The Most Successful Startup Founders Do This When Hiring
How to objectively hire for core competencies that will move your vision forward—and what to watch out for.
As a startup founder, your job consists of three main responsibilities: ensuring the company is capitalized well enough to execute, setting a clear vision, and recruiting a team. When you’re ready to start hiring, of course you need to recruit people with the functional skills necessary to achieve the mission of the company, but also the behavioral competencies required for small and scrappy teams. We see many founders put too much emphasis on someone’s ability to get the work done. Instead, they should be focusing on how that person is doing the work.
“How” employees are expected to work will change as your company grows, but we see employees who embody the following aptitudes have the most success at early stage startups: strong accountability to others, dedicated focus on the customer, and consistent comfort with ambiguity.
Here’s what we mean:
Accountability to others: Seek out people who are accountable to their word and take ownership of their work. Those with a “get it done” attitude who aren’t afraid to get their hands dirty are invaluable.
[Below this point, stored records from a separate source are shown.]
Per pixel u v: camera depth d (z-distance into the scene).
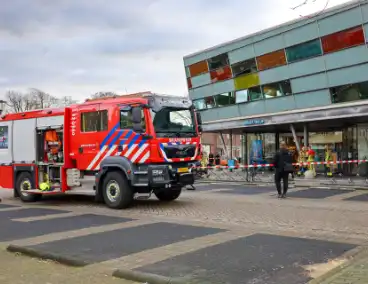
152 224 9.23
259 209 11.35
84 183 12.86
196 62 32.56
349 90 23.52
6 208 12.65
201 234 7.97
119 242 7.38
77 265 6.09
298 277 5.19
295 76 25.91
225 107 30.88
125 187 11.84
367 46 22.31
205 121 32.59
Focus on the customer: Be in love with your customer, not your product. You’re in danger of losing your competitive advantage if your team doesn’t have a strong connection to the target consumer.
Comfort with ambiguity: Adaptability may be a buzzword right now, but for good reason. It’s crucial for team members to make pivots with agility and grace.
You can test for how well candidates embody these values with interview questions like:
- Imagine you make a pretty big mistake at work and you come tell me about it. How would you approach the conversation with me and what steps would you take to rectify the mistake?
- Tell me about one of your most challenging clients or customers. How did you win them over and continue to build a positive relationship with them?
- Describe a challenging experience where you narrowly achieved success. Walk me through the situation and how you managed to overcome it.
A couple of things to listen for when you’re speaking to candidates:
- Look for people who readily acknowledge mistakes and can explain how they took steps to prevent similar issues in the future. Be sure to take note if a candidate asks more about the title and level of a role than the collaborative nature and work itself. Anyone who cares too much about the title and isn’t willing to be in the weeds likely isn’t joining your organization for the right reason.
- Observe if people reference customer-centric actions in their past roles and describe how consumer feedback has influenced their decision-making. Dedication to the customer will likely manifest in a candidate's storytelling about real-world scenarios.
- Watch for signs of enthusiasm when embracing new challenges, learning from them, and applying those lessons in subsequent situations.
Hiring your first team can be a big undertaking, so be sure to focus on the mindsets that matter. Using the resources above, you’ll be all set to build a team that is committed to scaling your organization.